The Washington Post editors and those who write items that the Post editors favor need to better understand the role of transport facilities in providing mobility and access. For instance, in the November op-ed, John Mason spends five and one-half paragraphs in a discussion of short-term and long-term goals to achieve a balanced transportation system. One might disagree with the priorities outlined, but they are points worth making. Mason then jumps into the abyss of confusion with the sentence: “At the same time, we must ensure that there will be more crossings of the Potomac and that new highway capacity ensures a balance of transportation network ...”   

 

Having made the point detailed under REALITY ONE above and having listed all the grave consequences of not improving mobility, the same voices that spoke out to refute the Private Vehicle Mobility Myth must next call for fundamental changes in land use to create functional human settlement patterns. 

 

Only with functional patterns and densities of land use can an efficient and effective transport system be provided. Without fundamental change in human settlement pattern to achieve the creation of Balanced Communities in a sustainable New Urban Region, more river crossings and more highway capacity will just make mobility worse.

○ ○ ○ ○

Please copy the transportation commentary again, beginning at "Only with functional" and stopping after "make mobility worse.", with "river crossings" renamed to "bridges".

Stored data >>
○ ○ ○ ○

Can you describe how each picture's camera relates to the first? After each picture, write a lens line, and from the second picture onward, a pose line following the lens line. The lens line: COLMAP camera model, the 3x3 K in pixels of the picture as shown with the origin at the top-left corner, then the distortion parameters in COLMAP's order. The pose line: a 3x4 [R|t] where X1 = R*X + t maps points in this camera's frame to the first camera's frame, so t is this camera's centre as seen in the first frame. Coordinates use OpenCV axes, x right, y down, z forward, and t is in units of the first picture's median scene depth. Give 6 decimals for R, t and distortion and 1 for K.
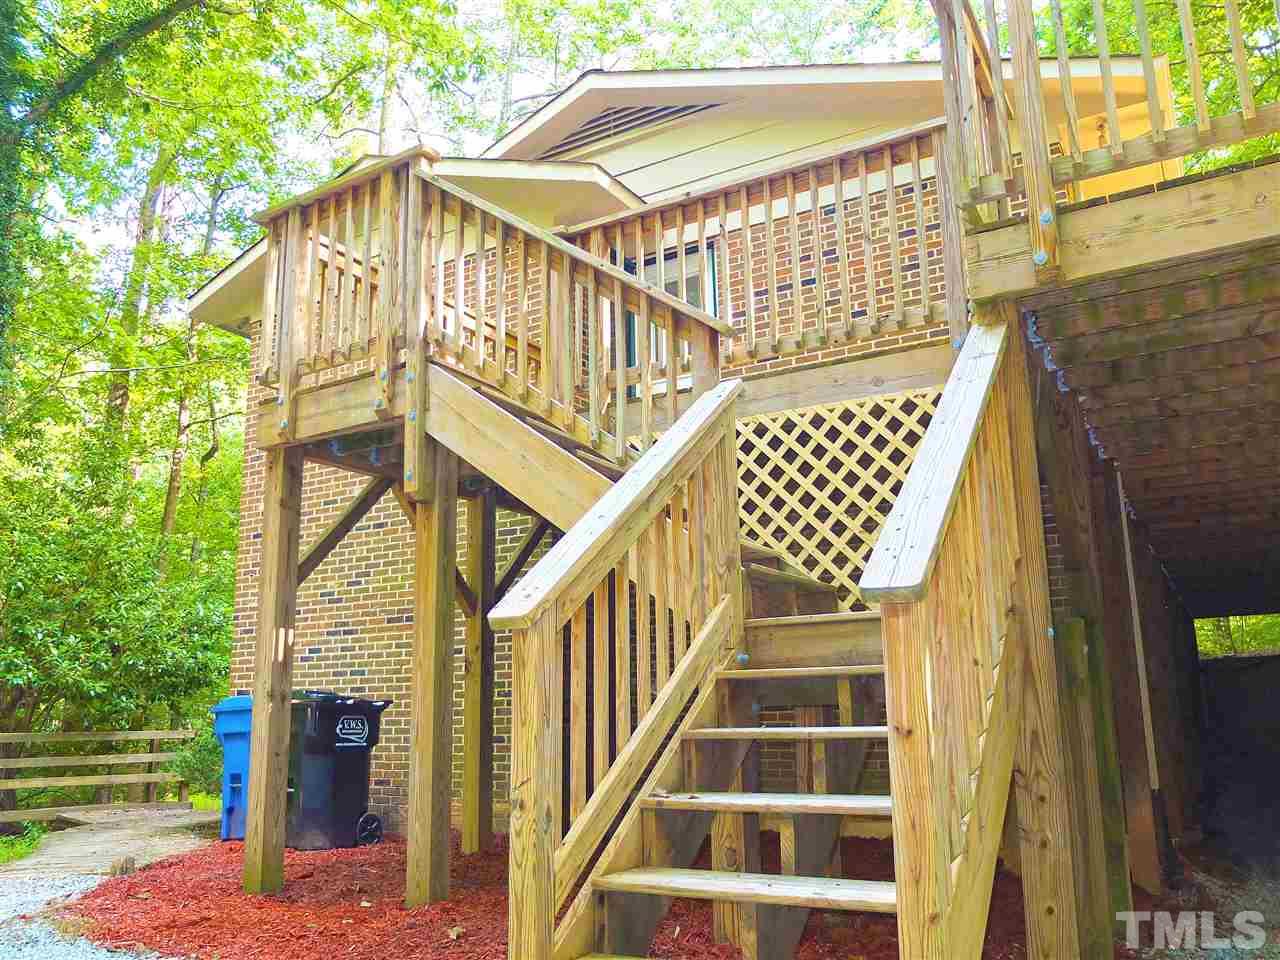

○ ○ ○ ○

Answer to this problem >>
Only with functional patterns and densities of land use can an efficient and effective transport system be provided. Without fundamental change in human settlement pattern to achieve the creation of Balanced Communities in a sustainable New Urban Region, more bridges and more highway capacity will just make mobility worse.